Is the person asking to be admitted to an exam the person who is supposed to be taking the exam? How do you prove this person should have access to exam items?

One of the first steps in admitting a person to sit for an exam is checking their identification (ID). Typically, people present a driver license, state issued ID, military ID, or passport for vendor exams, and student IDs for academic exams. The topic of vetting student IDs requires a volume of its own. This post is focused on the ID types used for vendor testing.

The topic of fake IDs became an issue for me many years ago when I was new to the testing world. A test-taker presented me with a passport from a country I knew by name, could come reasonably close to locating on a world map, but had no idea what their passports should look like. In his passport photo, the test-taker was wearing authentic clothing appropriate to that country’s customs. Very few facial features could be seen. His hair was completely covered. He was clean-shaven. The person standing before me was in jean shorts, a polo, full beard, and flip flops. I had little to determine if the passport was authentic and if the person standing before me was the person who was supposed to test. Fortunately, he was able to provide a matching signature, a secondary form of ID, and it was a low-stakes admissions exam for our university where I could verify his enrollment. But the moment caught me off guard and I promised myself I was going to learn about IDs.

It seems that I am not alone in the struggle to authenticate IDs.

Between Operation Varsity Blues and the sudden need to provide at-home testing options for millions worldwide, test security has been thrust into the spotlight over the past few years. Ringers taking tests for others in both live and virtual settings has been reported for large-scale standardized exams and college classes alike. Recently, Derek Newton in The Cheat Sheet reported two high school cheating scandals (Issue 120), one of which was involved impersonation.

Over the last two years of emergency remote instruction, there has been much debate as to where the lines between privacy and security, user authentication and discrimination, convenience and requirements should be drawn. It was important to keep colleges, universities, and certification programs moving forward to provide people opportunities to finish degrees and receive employment credentials. At the same time, it was important to remember the struggle many people had to find private spaces, renew identifications, and have technology compatible with a variety of platforms. Those of us in the testing profession care deeply about both integrity and students' challenges. While academic integrity is the goal of test security, we must also remember that human beings take the tests.
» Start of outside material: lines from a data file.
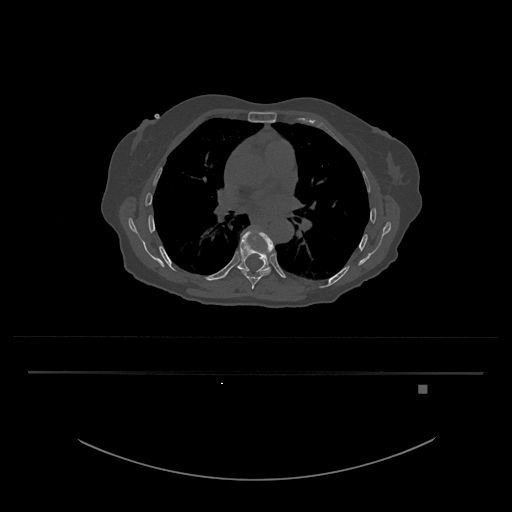
CT including the spine, one axial slice. Slice 783 of 797 in the series (ordered by position). 120 kVp. Bone window (W 1800 / L 400 HU). 512 × 512 image matrix, field of view 500 × 500 mm. Female patient, age 57 years. Case-level facts recorded for this patient, not image findings: primary cancer: cervical.
Annotated regions visible in this slice (semi-automatic segmentation, software-assisted and operator-edited):
- T8 vertebra: bounding box <239,231,274,289> (left, top, right, bottom; pixels)
- T9 vertebra: <225,228,273,278>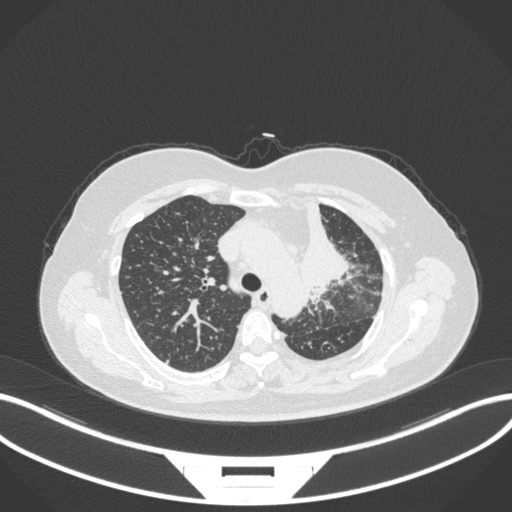
Chest CT, one axial slice. Slice 243 of 348 in the series (ordered by position). Reconstruction kernel B31f. 120 kVp. Lung window (W 1500 / L -600 HU). 1 mm slice thickness. 512 × 512 image matrix, field of view 400 × 400 mm. Patient: female, 49 years. From the clinical record (not read from this slice): clinical TNM (as recorded): T1c N0 M1.
Outlined on this slice (rectangle marked by the reading radiologist):
- lung tumour (recorded histology: adenocarcinoma): bounding box <294,196,351,299> (left, top, right, bottom; pixels)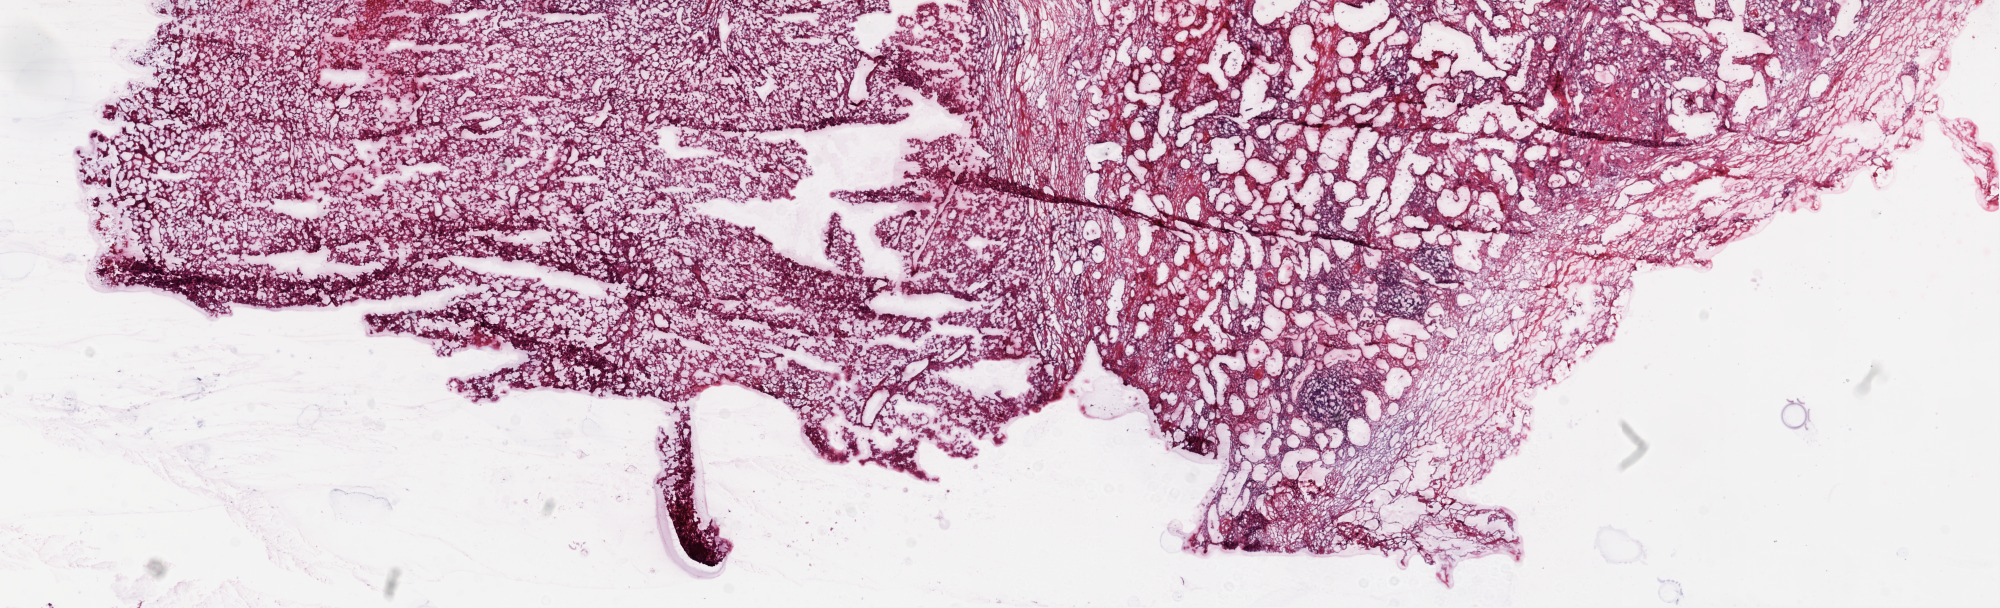
Whole-slide histology image, H&E, shown as a low-resolution overview of the whole scanned area (about 16.0 x 4.9 mm); frozen section from the top of the tissue portion; kidney, primary tumour sample. Female patient; age at initial diagnosis 60 years. Histologic grade: G4 (undifferentiated). Slide review estimates, as recorded: tumour cells 90%, tumour nuclei 85%, normal cells 0%, stromal cells 10%, necrosis 0%.
AJCC pathologic stage: IV. Pathologic diagnosis: Clear cell adenocarcinoma, NOS. TNM: T3b NX M1.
Authenticating test taker identification surfaced as one of many challenges during this time of emergency remote instruction. Colleges and universities struggled with verifying that the person sitting on the other side of the camera was the student enrolled in the course without causing undue stress to the student. Test centers reviewed ID policies looking for ways to increase verification efforts in remote settings. We have always known we do not catch all impersonators or fake IDs at our testing centers, but we now found ourselves wondering if we are doing a decent job of identifying impersonators in remote settings.

Through a grant from the National College Testing Association, Jarret Dyer (College of DuPage) and I have begun investigating the frequency with which live proctors compared to remote proctors accurately detect fraudulent identifications. Using a set of identifications, we are asking proctors to view each ID and determine whether they believe the ID is valid or fake. For proctors participating in a live setting, they may handle the IDs as they would at their testing site. For proctors participating in a remote setting via webcam, they may ask the researcher to turn, tilt, move the ID closer or farther from the camera, or other requests to help determine authenticity. Each proctor is asked to work independently and draw their own conclusions.

This project focuses solely on the identification card itself. At a test site, proctors can use other metrics to help determine test-taker authenticity. Does the photo on the ID match the person presenting the ID? Do the demographics on the ID match the test registration? If the ID says a person is 5’9” and the person standing before you is 5’2” can the difference be explained? Does the signature on the ID match the signature on the sign-in log? Remote proctoring has its own set of checks and balances such as requiring a photo to be submitted by the test-taker prior to testing for matching purposes and keystroke analysis. We chose to start with one variable for this project, hoping our findings will lead to more projects in the future.

One of our goals is to find ways to improve academic integrity efforts for both vendor testing and classroom testing by establishing best practices for ID checking. Correctly identifying test takers is a critical first step. Gone are the days of poorly crafted fake IDs. Modern fakes are plentiful, cheap, and extremely convincing. Most of the sites offer buy-one-get-one-free just in case one gets confiscated. How detectable are these IDs? Can in-person proctors spot fake IDs more frequently than remote proctors? We eagerly await the outcome. If you are planning to attend the NCTA conference in August, please stop by the research room and participate. If you did, do you think you would be able to detect the fakes?